To Shirley, with love
February 11, 2014 - 1:00 pm
F. Scott Fitzgerald was wrong. There are second acts in American lives.
Not for everyone, of course. But Shirley Temple wasn’t everyone. Although, once upon a time, she belonged to everyone.
Temple, who died Monday night at 85, had a distinguished diplomatic career, serving as a U.S. ambassador to the United Nations, Czechoslovakia and Ghana.
But her life in public service began long before that — during the depths of the Depression, when the tap-happy toddler’s cherubic ringlets, dimpled grin and song-and-dance savvy provided a welcome antidote to bad times.
No less a personage than President Franklin D. Roosevelt acknowledged this in 1935, stating, “During this Depression, when the spirit of the people is lower than at any other time, it is a splendid thing that for just 15 cents an American can go to a movie and look at the smiling face of a baby and forget his troubles.” (Movie tickets for 15 cents … now I’m depressed.)
But from 1934 to 1938, Shirley’s miniframe, and maximum moxie, reigned supreme as she sang and danced her way into America’s collective heart through a series of we’ll-muddle-through movies with such truth-in-advertising titles as “Bright Eyes” (1934) and “Curly Top” (1935) — in which she sang her two most famous songs, “On the Good Ship Lollipop” and “Animal Crackers in My Soup,” respectively. (My favorite is still her Mutt-and-Jeff duet with the future Jed Clampett, Buddy Ebsen, “At the Codfish Ball” in 1936’s “Captain January.” Sample lyric: “The catfish is a dancing man, but he can’t can-can like a sardine can.”)
Shirley made her screen debut at the ripe old age of 3 in a series of one-reel “Baby Burlesks,” imitating such grown-up stars as Marlene Dietrich. You can see more of her impersonations in 1936’s “Stowaway,” when she apes everybody from Al Jolson to Ginger Rogers — by dancing with a Fred Astaire doll.
That was in reel life. In real life, everybody wanted a Shirley Temple doll. (Especially my mom — who never got one, because her parents couldn’t afford to buy her one.) Shirley, meanwhile, was a seasoned showbiz pro. At 6, when her mother took her to see Santa Claus at a department store, Santa asked for her autograph.
Too bad for Shirley, but she had work to do, playing the smiling ray of sunshine in movie after movie, bringing out the best in everybody, inspiring them to work together for their — and her — own good.

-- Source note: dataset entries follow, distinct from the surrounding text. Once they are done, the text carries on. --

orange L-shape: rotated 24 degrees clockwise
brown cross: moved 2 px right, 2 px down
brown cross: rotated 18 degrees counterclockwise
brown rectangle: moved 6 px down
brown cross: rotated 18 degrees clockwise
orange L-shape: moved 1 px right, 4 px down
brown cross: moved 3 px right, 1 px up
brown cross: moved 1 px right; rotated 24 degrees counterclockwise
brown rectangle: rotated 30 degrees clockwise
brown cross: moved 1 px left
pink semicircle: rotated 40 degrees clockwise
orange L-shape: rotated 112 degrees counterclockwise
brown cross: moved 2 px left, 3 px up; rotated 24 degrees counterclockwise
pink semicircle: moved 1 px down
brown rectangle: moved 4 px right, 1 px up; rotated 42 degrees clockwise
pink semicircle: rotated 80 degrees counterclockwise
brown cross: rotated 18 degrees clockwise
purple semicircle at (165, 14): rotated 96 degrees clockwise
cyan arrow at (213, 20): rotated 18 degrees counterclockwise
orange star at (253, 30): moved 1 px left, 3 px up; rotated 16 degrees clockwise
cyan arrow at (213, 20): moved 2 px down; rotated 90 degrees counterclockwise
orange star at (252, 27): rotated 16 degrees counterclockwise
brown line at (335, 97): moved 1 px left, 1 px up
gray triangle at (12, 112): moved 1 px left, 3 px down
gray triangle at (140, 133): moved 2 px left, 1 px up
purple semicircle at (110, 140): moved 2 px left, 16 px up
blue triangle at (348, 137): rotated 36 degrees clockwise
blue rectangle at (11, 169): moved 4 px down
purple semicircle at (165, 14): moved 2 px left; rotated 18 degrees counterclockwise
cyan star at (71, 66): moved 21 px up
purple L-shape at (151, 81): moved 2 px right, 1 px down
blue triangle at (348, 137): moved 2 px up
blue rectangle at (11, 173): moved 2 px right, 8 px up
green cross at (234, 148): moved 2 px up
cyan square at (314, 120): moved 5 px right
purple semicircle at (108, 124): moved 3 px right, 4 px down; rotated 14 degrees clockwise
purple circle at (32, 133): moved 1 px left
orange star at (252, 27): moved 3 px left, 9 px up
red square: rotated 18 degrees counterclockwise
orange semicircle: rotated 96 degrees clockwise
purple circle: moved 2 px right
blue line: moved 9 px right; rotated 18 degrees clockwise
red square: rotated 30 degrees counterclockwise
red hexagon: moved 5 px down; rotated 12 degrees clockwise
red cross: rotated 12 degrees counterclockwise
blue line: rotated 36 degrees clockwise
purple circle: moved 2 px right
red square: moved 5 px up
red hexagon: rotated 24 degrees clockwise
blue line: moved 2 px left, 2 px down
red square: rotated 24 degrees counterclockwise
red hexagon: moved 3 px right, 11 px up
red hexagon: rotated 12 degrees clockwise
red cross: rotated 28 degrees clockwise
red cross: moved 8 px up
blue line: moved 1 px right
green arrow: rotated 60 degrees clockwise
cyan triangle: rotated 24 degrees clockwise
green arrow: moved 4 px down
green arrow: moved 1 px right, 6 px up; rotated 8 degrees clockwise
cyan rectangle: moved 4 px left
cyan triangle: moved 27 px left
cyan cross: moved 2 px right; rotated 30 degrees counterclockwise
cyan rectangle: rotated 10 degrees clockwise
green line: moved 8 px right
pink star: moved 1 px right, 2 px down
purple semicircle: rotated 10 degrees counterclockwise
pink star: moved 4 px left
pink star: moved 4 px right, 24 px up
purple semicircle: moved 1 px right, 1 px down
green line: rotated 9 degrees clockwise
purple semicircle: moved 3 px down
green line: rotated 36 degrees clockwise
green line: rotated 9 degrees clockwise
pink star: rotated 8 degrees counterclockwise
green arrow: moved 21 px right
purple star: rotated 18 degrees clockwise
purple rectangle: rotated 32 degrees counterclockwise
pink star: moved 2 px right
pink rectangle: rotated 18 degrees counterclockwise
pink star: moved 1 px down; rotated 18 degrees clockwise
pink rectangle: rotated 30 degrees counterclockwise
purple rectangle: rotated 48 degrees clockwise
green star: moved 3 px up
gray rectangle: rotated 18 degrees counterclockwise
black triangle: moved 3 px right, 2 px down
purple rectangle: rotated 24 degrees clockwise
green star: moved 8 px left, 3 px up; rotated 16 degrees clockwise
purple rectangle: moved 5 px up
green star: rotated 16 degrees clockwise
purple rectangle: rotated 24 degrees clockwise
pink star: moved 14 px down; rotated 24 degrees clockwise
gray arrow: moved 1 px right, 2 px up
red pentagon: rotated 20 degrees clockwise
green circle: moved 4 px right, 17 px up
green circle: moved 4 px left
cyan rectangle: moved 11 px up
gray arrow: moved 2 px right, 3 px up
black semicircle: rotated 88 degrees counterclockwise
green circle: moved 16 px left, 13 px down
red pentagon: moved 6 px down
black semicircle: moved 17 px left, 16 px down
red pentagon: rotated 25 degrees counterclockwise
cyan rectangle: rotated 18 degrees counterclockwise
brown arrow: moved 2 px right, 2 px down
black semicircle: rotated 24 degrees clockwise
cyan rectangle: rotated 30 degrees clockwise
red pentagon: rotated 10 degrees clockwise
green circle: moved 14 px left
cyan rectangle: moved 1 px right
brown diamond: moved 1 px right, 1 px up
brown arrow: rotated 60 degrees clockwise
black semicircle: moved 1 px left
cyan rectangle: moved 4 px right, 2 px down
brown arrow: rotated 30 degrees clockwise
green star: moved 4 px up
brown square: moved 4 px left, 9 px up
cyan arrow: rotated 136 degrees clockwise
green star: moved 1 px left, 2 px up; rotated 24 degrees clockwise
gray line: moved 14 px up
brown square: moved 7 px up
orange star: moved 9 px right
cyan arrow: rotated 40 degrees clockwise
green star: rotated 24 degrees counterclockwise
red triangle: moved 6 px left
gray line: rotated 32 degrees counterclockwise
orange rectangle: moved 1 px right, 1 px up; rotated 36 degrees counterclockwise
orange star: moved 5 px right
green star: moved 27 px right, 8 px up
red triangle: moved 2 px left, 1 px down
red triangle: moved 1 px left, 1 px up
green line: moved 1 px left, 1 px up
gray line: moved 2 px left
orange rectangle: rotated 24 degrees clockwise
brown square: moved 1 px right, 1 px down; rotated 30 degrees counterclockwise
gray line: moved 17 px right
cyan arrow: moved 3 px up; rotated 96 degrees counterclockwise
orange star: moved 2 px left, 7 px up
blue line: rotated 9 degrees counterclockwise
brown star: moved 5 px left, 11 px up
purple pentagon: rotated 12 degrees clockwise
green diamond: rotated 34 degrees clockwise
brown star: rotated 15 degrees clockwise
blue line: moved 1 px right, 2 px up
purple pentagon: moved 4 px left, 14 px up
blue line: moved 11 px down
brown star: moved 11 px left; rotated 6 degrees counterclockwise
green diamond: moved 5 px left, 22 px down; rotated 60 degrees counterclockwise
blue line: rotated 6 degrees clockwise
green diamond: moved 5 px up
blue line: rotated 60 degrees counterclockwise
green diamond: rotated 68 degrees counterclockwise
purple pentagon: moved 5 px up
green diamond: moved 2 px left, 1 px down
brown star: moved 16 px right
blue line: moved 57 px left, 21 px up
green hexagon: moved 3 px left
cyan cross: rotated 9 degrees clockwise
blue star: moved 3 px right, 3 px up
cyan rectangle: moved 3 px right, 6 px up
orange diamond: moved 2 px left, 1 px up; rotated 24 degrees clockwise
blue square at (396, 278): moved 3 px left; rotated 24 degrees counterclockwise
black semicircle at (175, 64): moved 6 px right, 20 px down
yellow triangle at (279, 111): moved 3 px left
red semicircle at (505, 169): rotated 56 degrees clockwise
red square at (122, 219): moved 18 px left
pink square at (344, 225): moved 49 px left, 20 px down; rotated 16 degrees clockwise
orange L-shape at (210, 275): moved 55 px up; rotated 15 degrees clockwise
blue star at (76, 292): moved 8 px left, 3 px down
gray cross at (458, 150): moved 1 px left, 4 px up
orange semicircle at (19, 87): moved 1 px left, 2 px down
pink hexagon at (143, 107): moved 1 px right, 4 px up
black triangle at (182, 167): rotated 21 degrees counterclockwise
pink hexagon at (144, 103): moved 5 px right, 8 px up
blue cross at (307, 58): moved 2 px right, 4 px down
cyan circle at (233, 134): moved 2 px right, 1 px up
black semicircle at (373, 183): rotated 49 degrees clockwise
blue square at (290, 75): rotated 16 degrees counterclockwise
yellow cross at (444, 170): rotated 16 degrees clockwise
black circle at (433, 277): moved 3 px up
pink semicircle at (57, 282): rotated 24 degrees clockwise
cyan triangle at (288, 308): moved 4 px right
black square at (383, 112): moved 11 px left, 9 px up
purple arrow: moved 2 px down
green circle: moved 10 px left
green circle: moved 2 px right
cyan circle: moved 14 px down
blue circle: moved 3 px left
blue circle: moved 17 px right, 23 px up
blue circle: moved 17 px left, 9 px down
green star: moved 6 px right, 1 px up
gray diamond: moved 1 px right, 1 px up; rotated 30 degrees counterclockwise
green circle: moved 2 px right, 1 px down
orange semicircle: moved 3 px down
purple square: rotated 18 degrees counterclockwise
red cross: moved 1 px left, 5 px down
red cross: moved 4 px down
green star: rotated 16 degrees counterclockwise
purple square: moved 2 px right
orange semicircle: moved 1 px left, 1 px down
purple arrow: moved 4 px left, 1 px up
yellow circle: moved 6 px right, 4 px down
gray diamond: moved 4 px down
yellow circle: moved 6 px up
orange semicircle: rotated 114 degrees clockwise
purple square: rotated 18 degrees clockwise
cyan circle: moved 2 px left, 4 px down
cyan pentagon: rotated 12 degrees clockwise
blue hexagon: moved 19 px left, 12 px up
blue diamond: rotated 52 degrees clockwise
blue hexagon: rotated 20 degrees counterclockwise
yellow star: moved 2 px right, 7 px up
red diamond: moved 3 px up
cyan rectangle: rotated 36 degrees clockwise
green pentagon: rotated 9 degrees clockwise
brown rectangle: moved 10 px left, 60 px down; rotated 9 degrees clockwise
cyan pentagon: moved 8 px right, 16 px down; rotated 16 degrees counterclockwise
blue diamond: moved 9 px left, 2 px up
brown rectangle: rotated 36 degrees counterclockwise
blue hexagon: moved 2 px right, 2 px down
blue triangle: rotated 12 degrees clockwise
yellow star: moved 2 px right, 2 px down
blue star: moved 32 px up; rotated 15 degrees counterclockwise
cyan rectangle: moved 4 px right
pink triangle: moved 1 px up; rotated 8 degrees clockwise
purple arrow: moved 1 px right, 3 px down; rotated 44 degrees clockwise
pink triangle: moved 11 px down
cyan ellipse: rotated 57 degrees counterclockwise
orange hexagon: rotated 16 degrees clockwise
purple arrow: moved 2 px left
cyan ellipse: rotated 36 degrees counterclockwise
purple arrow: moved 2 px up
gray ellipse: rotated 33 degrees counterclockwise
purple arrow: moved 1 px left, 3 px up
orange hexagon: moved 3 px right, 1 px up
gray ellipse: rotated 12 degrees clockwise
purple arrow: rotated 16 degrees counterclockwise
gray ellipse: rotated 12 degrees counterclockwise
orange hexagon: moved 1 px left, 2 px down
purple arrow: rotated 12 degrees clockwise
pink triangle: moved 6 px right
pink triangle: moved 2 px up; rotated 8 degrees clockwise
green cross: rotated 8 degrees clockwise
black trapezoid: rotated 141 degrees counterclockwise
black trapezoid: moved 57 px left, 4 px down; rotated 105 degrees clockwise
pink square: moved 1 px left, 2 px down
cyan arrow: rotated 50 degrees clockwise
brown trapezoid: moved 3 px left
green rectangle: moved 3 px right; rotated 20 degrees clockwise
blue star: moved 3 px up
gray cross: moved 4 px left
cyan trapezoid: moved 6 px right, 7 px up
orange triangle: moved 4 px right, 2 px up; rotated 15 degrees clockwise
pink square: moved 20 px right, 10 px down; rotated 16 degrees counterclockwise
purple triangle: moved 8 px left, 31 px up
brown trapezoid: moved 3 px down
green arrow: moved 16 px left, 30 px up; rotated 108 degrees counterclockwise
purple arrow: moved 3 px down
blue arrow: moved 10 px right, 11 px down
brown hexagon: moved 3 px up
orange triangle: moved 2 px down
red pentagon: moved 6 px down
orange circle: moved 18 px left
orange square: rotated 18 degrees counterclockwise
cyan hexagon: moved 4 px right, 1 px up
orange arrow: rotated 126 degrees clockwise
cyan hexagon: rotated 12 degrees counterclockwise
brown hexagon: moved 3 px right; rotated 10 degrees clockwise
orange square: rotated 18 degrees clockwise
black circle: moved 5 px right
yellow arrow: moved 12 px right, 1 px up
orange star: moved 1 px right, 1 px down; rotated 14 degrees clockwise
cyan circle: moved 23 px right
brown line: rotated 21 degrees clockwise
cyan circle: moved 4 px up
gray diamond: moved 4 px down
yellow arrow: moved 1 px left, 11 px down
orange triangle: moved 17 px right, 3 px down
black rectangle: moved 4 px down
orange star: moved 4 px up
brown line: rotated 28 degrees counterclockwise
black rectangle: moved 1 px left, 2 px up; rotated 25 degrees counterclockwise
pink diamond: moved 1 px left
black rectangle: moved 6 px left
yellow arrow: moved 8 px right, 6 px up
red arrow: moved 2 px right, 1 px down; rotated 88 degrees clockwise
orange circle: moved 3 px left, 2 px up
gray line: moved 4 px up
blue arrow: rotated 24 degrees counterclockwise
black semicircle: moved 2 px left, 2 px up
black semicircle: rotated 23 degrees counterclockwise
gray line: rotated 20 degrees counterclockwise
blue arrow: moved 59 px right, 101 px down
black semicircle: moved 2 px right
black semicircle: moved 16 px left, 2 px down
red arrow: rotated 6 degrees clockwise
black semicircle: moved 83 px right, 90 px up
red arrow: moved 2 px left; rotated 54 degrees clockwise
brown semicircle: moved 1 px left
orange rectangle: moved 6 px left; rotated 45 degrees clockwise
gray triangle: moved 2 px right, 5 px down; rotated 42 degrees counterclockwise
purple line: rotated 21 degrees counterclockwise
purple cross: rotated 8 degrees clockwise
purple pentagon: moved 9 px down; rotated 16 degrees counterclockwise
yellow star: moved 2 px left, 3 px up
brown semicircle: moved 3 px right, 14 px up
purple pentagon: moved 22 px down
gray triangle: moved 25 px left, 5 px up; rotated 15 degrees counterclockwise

She didn’t always play an orphan; in two of her best movies, 1935’s “The Littlest Rebel” and 1939’s “The Little Princess,” she does have fathers — but of course it’s up to her to save the day.
These days, it’s tough to watch some of the antiquated racial stereotypes on display in a movie like “The Littlest Rebel.” That is, until the magic moment when little Shirley and tap master Bill “Bojangles” Robinson go into their dance, dissolving any thoughts other than sheer delight — theirs, in conjuring such happiness, and ours, in being able to share it.